Monday, July 13, 2020

Flash Flood In A Drought? Happens Often, Actually. Even Here In Vermont

Flash flooding in Burlington, Vermont back in 2012. Very localized
flash flooding can occur even during very dry conditions,
if the downpour is torrential enough. 
I've been whining since at least May about how dry it is here in Vermont and surrounding areas.

Despite a bit of recent rain, the southern half of Vermont is in a moderate drought, while the northern half is abnormally dry, not quite a drought, according to the most recent U.S. Drought Monitor. 

So why does the subject of flash flooding keeping popping up during this weather regime?

The reason: Tis the season for local downpours. It's the summer doldrums, when the humidity is highest and scattered thunderstorms often move very slowly, or sometimes not at all.

The best way to end a drought or a dry spell is to get an area wide, steady, soaking rain.  A torrential downpour will mostly just run off.

We've seen that a few times already this summer in Vermont.  The more intense thunderstorm rains can overwhelm the drainage in a particular area pretty quickly.  Plus, if the thunderstorm parks itself over a particular spot for an hour or two instead of moving on as usual, the rain can get pretty extreme.

We saw some flash flooding around Starksboro in late June from a stalled thunderstorm while surrounding towns remained dry.  I spotted some minor flash flooding in downtown St. Albans during last week's thunderstorms.  A flash flood warning went up very early Sunday morning for a small area of the Adirondacks due to a pocket of heavy rains.

You'll get a situation where it  rains so hard and so fast in one town that there's washouts and high water on small streams.  Meanwhile, two towns away, people are watering their dusty, wilting gardens.

The reason I bring all this up today is that, interestingly, the National Weather Service's daily Excessive Rain Outlook puts almost all of Vermont and New Hampshire, northern New York, western Maine and central New England in a slight risk zone for flash flooding over the next 24 hours.

A slight risk zone means there's a 10 to 20 percent chance of rainfall heavy enough to trigger flash flooding within 25 miles of any point within the slight risk zone.

These risk levels are akin to severe thunderstorm risks. Both are a five point scale going from marginal, to slight, to elevated, to moderate to high risk. So Vermont is at level two of a five point scale later today and tonight.

As the slight risk implies, there might well be no flash flooding. Based on current forecasts, there might be a few areas in Vermont that actually get  no rain at all between now and tomorrow.

Most of us will see some showers and storms as an upper level disturbance moves slowly into the region.  Moisture will feed into this from the southeast, forecasters are telling us. Also, an upper level disturbance consists of a pool of colder air aloft, so the temperature contrast will increase between ground level and several thousand feet above of us. That encourages showers to form.
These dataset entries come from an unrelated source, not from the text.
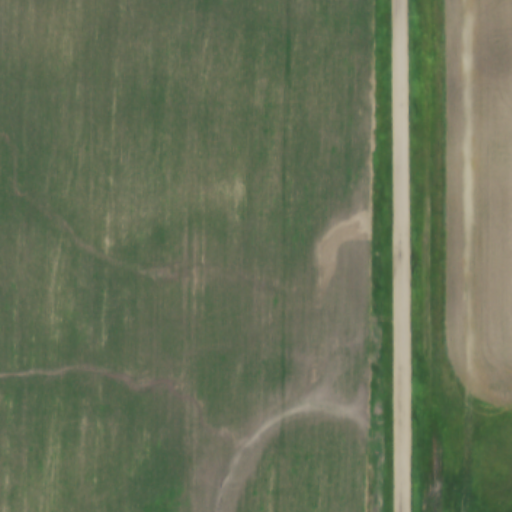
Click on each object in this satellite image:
road: (401, 256)
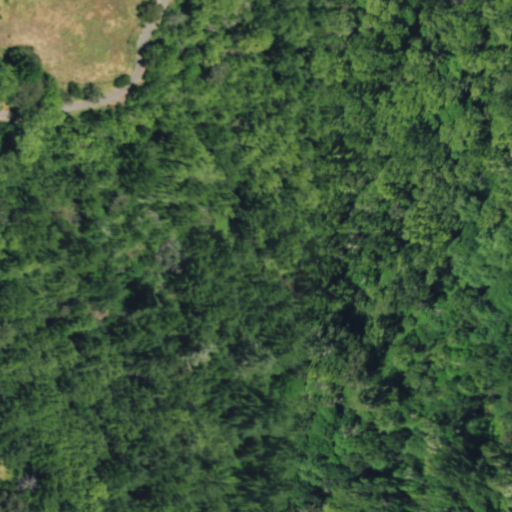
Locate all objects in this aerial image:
road: (99, 92)
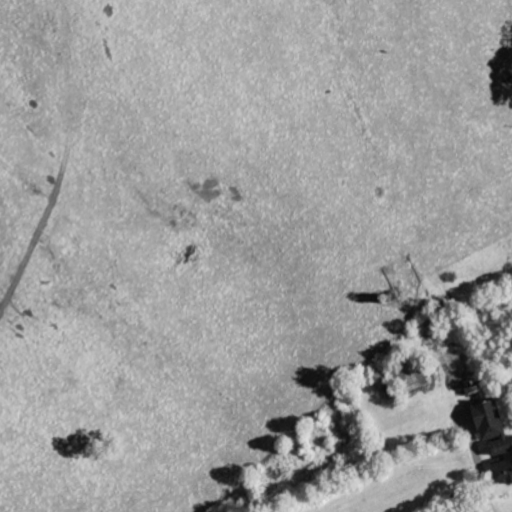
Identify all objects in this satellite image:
road: (481, 476)
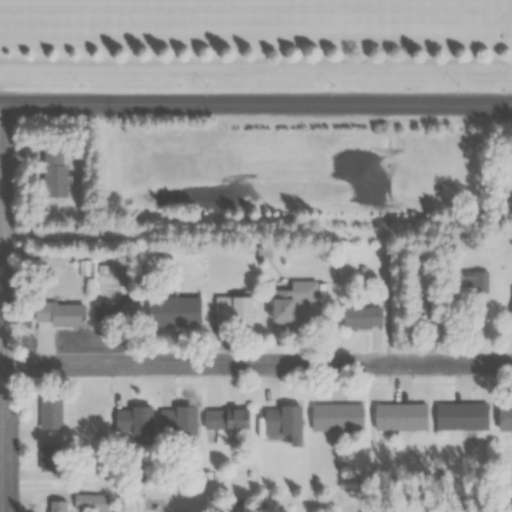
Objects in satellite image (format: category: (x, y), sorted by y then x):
park: (195, 6)
park: (317, 7)
park: (439, 7)
road: (256, 103)
building: (54, 171)
building: (476, 281)
building: (511, 299)
building: (290, 302)
road: (7, 307)
building: (104, 310)
building: (233, 310)
building: (175, 311)
building: (59, 313)
building: (360, 316)
road: (256, 363)
building: (50, 413)
building: (399, 416)
building: (460, 416)
building: (503, 416)
building: (336, 417)
building: (226, 419)
building: (132, 420)
building: (177, 421)
building: (332, 421)
building: (282, 422)
building: (50, 458)
building: (93, 502)
building: (56, 505)
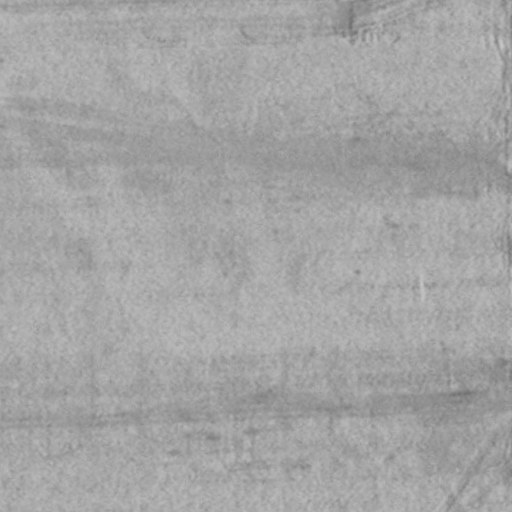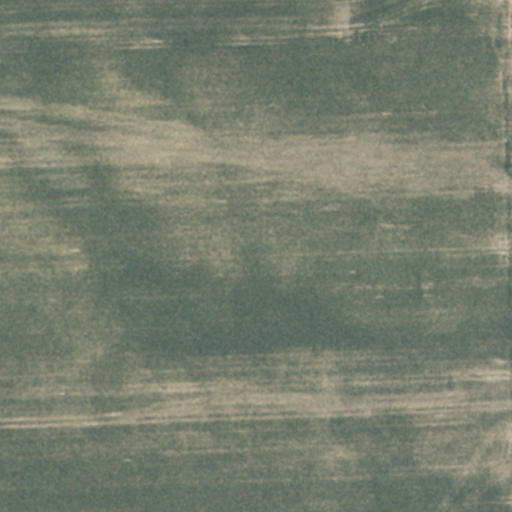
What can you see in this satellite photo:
building: (343, 17)
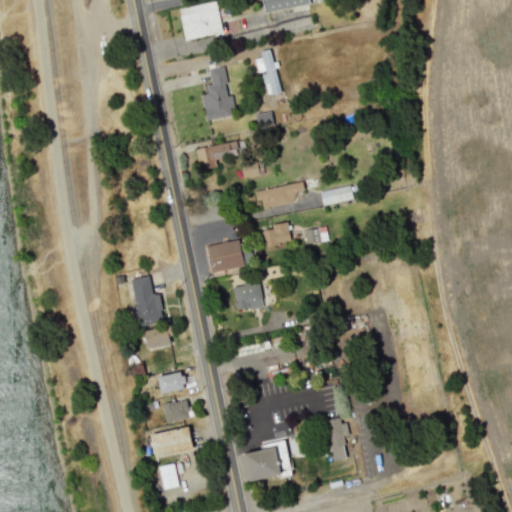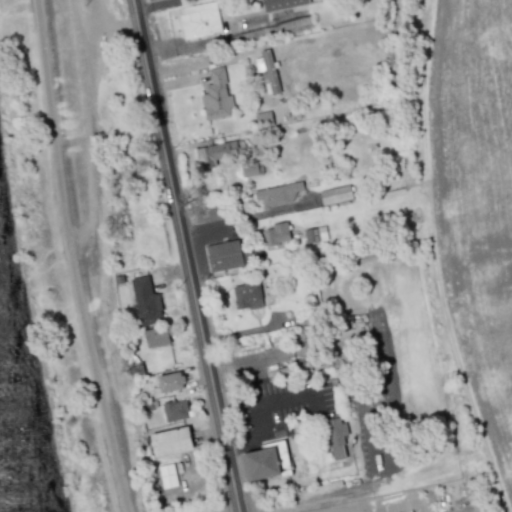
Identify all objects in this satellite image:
building: (285, 3)
building: (199, 19)
road: (224, 39)
building: (267, 71)
building: (216, 95)
building: (263, 118)
building: (216, 151)
building: (251, 168)
building: (277, 194)
building: (335, 194)
building: (275, 234)
building: (314, 234)
road: (186, 255)
building: (223, 255)
railway: (79, 257)
railway: (69, 258)
building: (247, 296)
building: (145, 301)
building: (278, 322)
road: (253, 328)
building: (156, 336)
building: (170, 381)
building: (174, 410)
road: (259, 421)
building: (334, 437)
building: (170, 441)
building: (266, 461)
building: (167, 475)
road: (341, 491)
building: (180, 511)
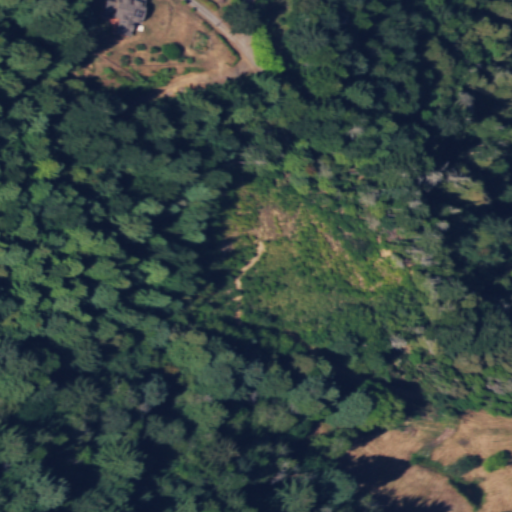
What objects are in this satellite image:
building: (124, 12)
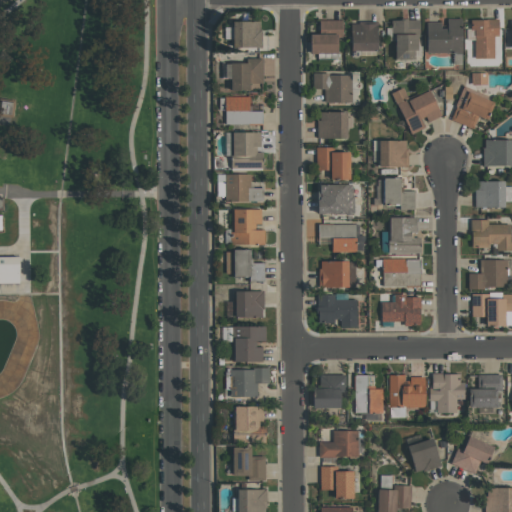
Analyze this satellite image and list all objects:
building: (245, 34)
building: (511, 35)
building: (363, 36)
building: (443, 36)
building: (325, 37)
building: (482, 37)
building: (404, 39)
building: (242, 74)
building: (333, 87)
building: (5, 107)
building: (415, 109)
building: (470, 109)
building: (241, 111)
building: (331, 125)
building: (3, 148)
building: (5, 150)
building: (245, 151)
building: (496, 152)
building: (392, 153)
building: (333, 162)
road: (138, 182)
building: (237, 188)
building: (392, 194)
building: (491, 194)
road: (87, 196)
building: (334, 199)
building: (1, 203)
building: (245, 227)
road: (26, 233)
building: (490, 235)
building: (338, 236)
building: (399, 236)
road: (447, 249)
road: (3, 252)
road: (294, 255)
road: (171, 256)
road: (198, 256)
park: (79, 257)
building: (242, 265)
building: (9, 269)
building: (400, 272)
building: (8, 274)
building: (336, 274)
building: (488, 275)
building: (248, 304)
building: (401, 310)
building: (335, 311)
building: (247, 343)
road: (404, 345)
building: (246, 381)
building: (328, 391)
building: (445, 391)
building: (485, 391)
building: (404, 393)
building: (365, 396)
road: (123, 438)
building: (339, 444)
building: (471, 454)
building: (423, 455)
building: (247, 464)
road: (118, 471)
road: (102, 480)
building: (336, 482)
road: (72, 490)
building: (392, 498)
building: (497, 499)
building: (250, 500)
road: (51, 502)
road: (449, 507)
building: (334, 509)
road: (30, 510)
If any locally torrential rains develop at all, I bet any instances of that would be isolated at most. The forward motion of the showers and storms will be slow, which is why there's that slight risk guidance on flash floods.
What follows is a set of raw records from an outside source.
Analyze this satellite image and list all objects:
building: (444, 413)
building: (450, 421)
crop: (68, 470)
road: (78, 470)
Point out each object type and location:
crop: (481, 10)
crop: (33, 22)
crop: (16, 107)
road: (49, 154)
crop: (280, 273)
While the the National Weather Service's  U.S. level guidance has that slight risk of a pocket or two of flash flooding around here, the local office of the National Weather Service in South Burlington is less bullish with the idea.

The local office definitely has showers and a few isolated thunderstorms in the forecast today thruogh Tuesday, there's no mention of torrential rains. The South Burlington office of the NWS in this morning's forecast discussion correctly describes the expected showers as beneficial, as we definitely need the rain.

The bottom line: Most of us should see some rains in the next 24 hours that won't amount to anything too spectacular.  There's a low risk somebody could get unlucky with too much water.